Leadership in whatever level of an organization is an important facet that determines success or failure. In this study, I have highlighted how tactical leadership can foster my success as a military operations officer. The value of teamwork and the need for brainstorming before a comprehensive military operation has been lauded. It is also important as a leader to value the diversity among the team memebers.
Vietnam War
By your own orientation to cooperative work in a mission-driven organization like the armed forces, do you consider yourself a strategic thinker, a tactical planner, or a logistician? How do you determine that, and how does your own daily life and works to demonstrate that?
Military tactics are essential during warfare. Tactical planning enables the military to meet overall military and political goals. I am a strategic planner because I tend to apply strategies by short-term choices on the activities of soldiers and employment of weapons on the field of war. I use tactics in guiding my troops in battlefields. This has helped the military win various wars (Boje & Dennehy, 2010).
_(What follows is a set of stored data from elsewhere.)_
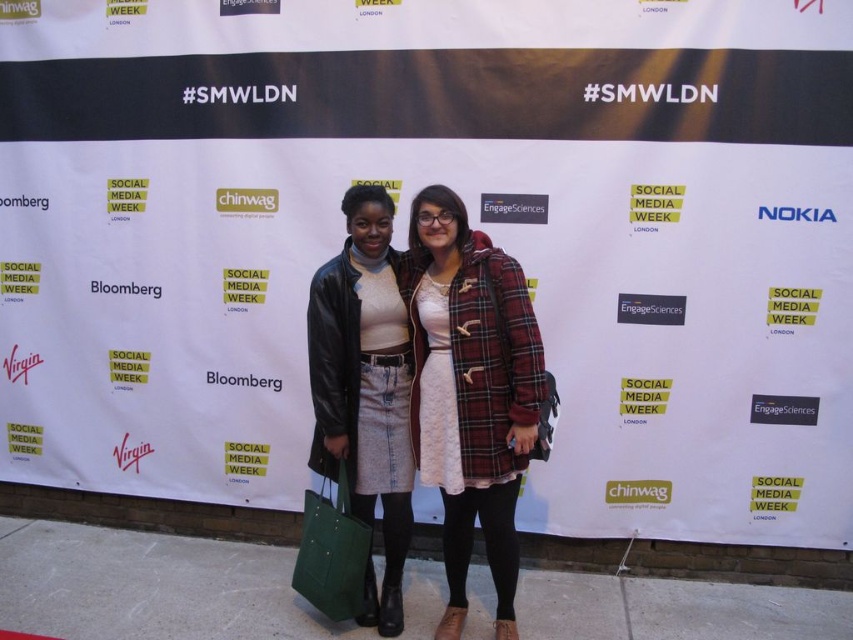
You are standing in front of the Social Media Week London backdrop. You see a point at coordinates (469,392). Which object from the scene is this point located on?

The point at coordinates (469,392) is located on the plaid wool coat at center.

Based on the photo, you are a photographer at the event and need to adjust the lighting so that both the matte black jacket at center and the green fabric tote at lower center are evenly illuminated. Considering their positions, how far apart are these two items?

The matte black jacket at center is 27.45 centimeters away from the green fabric tote at lower center, so the photographer should ensure the lighting setup accounts for this distance to evenly illuminate both items.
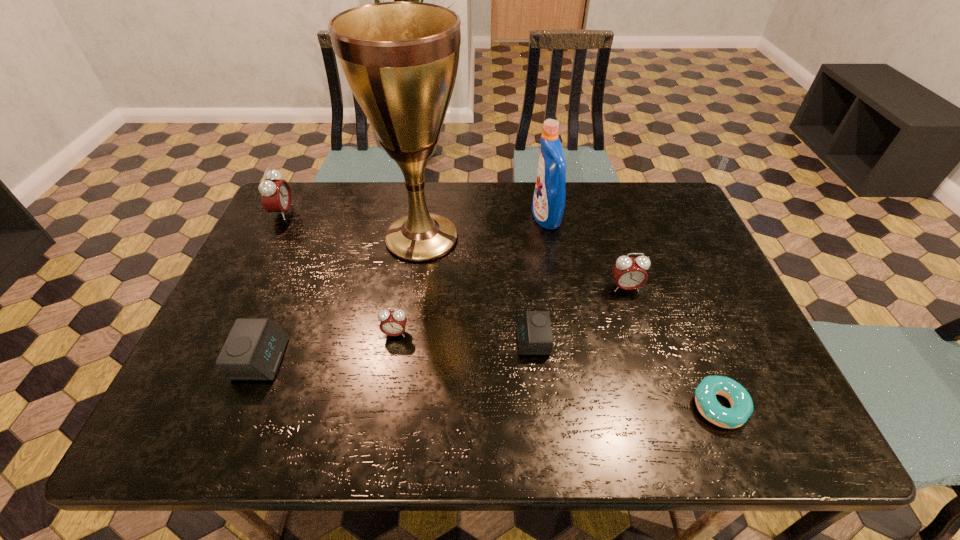
Image resolution: width=960 pixels, height=540 pixels. What are the coordinates of `vacant point located between the fourth tallest object and the smallest pink alarm clock` in the screenshot? It's located at (511, 310).

At what (x,y) coordinates should I click in order to perform the action: click on vacant space in between the smaller black alarm clock and the second object from right to left. Please return your answer as a coordinate pair (x, y). The image size is (960, 540). Looking at the image, I should click on (579, 314).

Image resolution: width=960 pixels, height=540 pixels. Find the location of `free space that is in between the right black alarm clock and the leftmost alarm clock`. free space that is in between the right black alarm clock and the leftmost alarm clock is located at coordinates (408, 276).

I want to click on free spot between the third alarm clock from right to left and the seventh tallest object, so click(464, 337).

Where is `free space between the shortest object and the third alarm clock from right to left`? This screenshot has width=960, height=540. free space between the shortest object and the third alarm clock from right to left is located at coordinates (557, 370).

Find the location of a particular element. The image size is (960, 540). vacant space that's between the right black alarm clock and the third object from right to left is located at coordinates (540, 279).

Where is `empty space between the fourth alarm clock from left to right and the farthest alarm clock`? The width and height of the screenshot is (960, 540). empty space between the fourth alarm clock from left to right and the farthest alarm clock is located at coordinates (408, 276).

Locate an element on the screen. The image size is (960, 540). vacant area that lies between the second farthest pink alarm clock and the smallest pink alarm clock is located at coordinates (511, 310).

The width and height of the screenshot is (960, 540). What are the coordinates of `blank region between the leftmost object and the rightmost object` in the screenshot? It's located at (501, 309).

The image size is (960, 540). In order to click on object that is the fifth nearest to the rightmost alarm clock in this screenshot , I will do `click(393, 323)`.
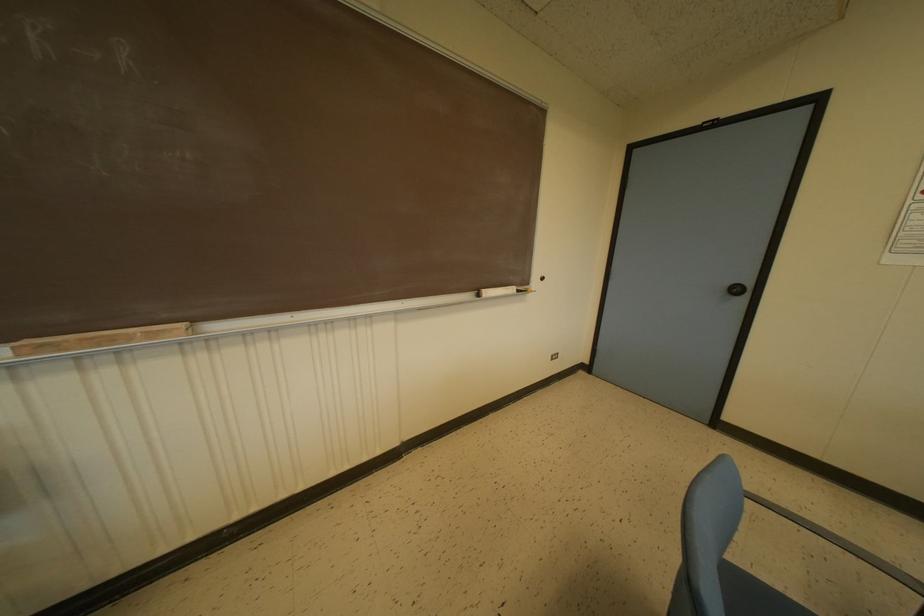
Find where to lift the piece of chalk. Please return your answer as a coordinate pair (x, y).

(503, 291)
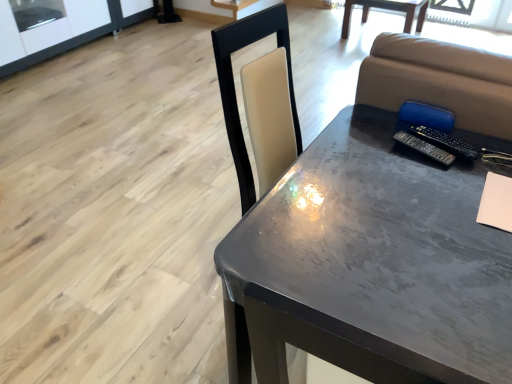
Where is `unoccupied space behind black plastic remote at right, which appears as the first remote when viewed from the left`? This screenshot has width=512, height=384. unoccupied space behind black plastic remote at right, which appears as the first remote when viewed from the left is located at coordinates (381, 124).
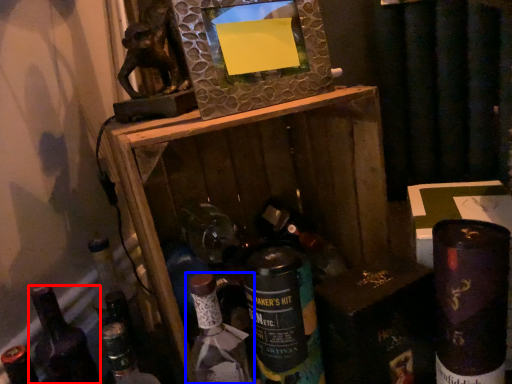
Question: Which point is further to the camera, bottle (highlighted by a red box) or bottle (highlighted by a blue box)?

Choices:
 (A) bottle
 (B) bottle

Answer: (A)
As a tactical planner, I always think about what needs to be achieved now. My tactical mind-set concentrates on the activities needed to move the military forward directly toward the big perspective. My tactical plans are intended to be short-term: created quickly, implemented strongly, and then changed by a new tactical plan in accordance with the new scenario. Fast implementation of my tactical plans moves us systematically towards achieving our strategic goals. For me, thinking tactically means creating a daily, execution-focused, tactical plan. In this case, I will concentrate on one primary venture with the aim of creating and realizing considerable results within the next 24 hours. The tactical strategy to planning motivates an action-oriented way of thinking. As I implement my tactical planning, I often find that instead of feeling that I am running around in circles responding to my environment, I tend to be in control, act more purposely, and get a lot done in a short while. Being tactical ensures that I am in charge of the momentum (Boje & Dennehy, 2010).
To demonstrate this in my daily life, I do not concentrate completely on the suspects. I concentrate on my personal activities, rather than what the suspect is doing. By keeping this focus, I become more effective in managing my own feelings. This has enabled me to make powerful and ideal choices and only increase the force, if necessary. This internal concentration defends me and allows me to create sound choices. This is the officer-based strategy to fixing any difficult scenario. Mental and physical mind-set and activities affect how the risk translates the crew's aggressiveness. A mind-set of full control must be managed throughout any military function.
2. Then, with your own understanding of what cooperation and support you need from others involved, what do you need from others in their roles to accomplish your own work successfully?
The significance of cooperation in accomplishing my work is a crucial and a key to success. In my case, cooperation determines the success. In the military, the crew understands working together because lives may be at stake. Survival means learning to depend on each other as well as every opportunity for the team to learn and grow. As a high-performing group, we must experience the benefits of teamwork too. This enables us to maintain satisfactory performance, especially under pressure (Boje & Dennehy, 2010).
However, there is a possibility of social loafing: people doing less work in a team than what they would be normally doing working independently. For me to reduce social loafing, I always make personal performance more noticeable while in a team environment. Developing smaller groups, specializing tasks to individuals, and calculating personal performance, can do this. I also reduce social loafing through improving worker motivation, by choosing workers who have previously shown themselves to be inspired, and improving job enrichment. In tests performed in the 90s, an increase in team cohesiveness showed up to reduce social loafing (Parker, 2008).
3. Finally, what strictly military lessons have you learned from the course so far that would help you accomplish your mission more effectively?
The military has left me with many strategic and functional experience and skills. However, it also provides life lessons that I will carry for the rest of my life. First, I learnt that leadership in the military is paternalistic and hierarchical. There is an absence of open-ended cooperation and dependency on the official rather than casual authority. Eventually, military activities are described, many observe by creativity-stifling restrictions and self-discipline (Parker, 2008). The "salute point" at which choices are made and where conversations or cooperation end seems to fly in the face of the messiness and openness required, for creativeness and advancement to succeed.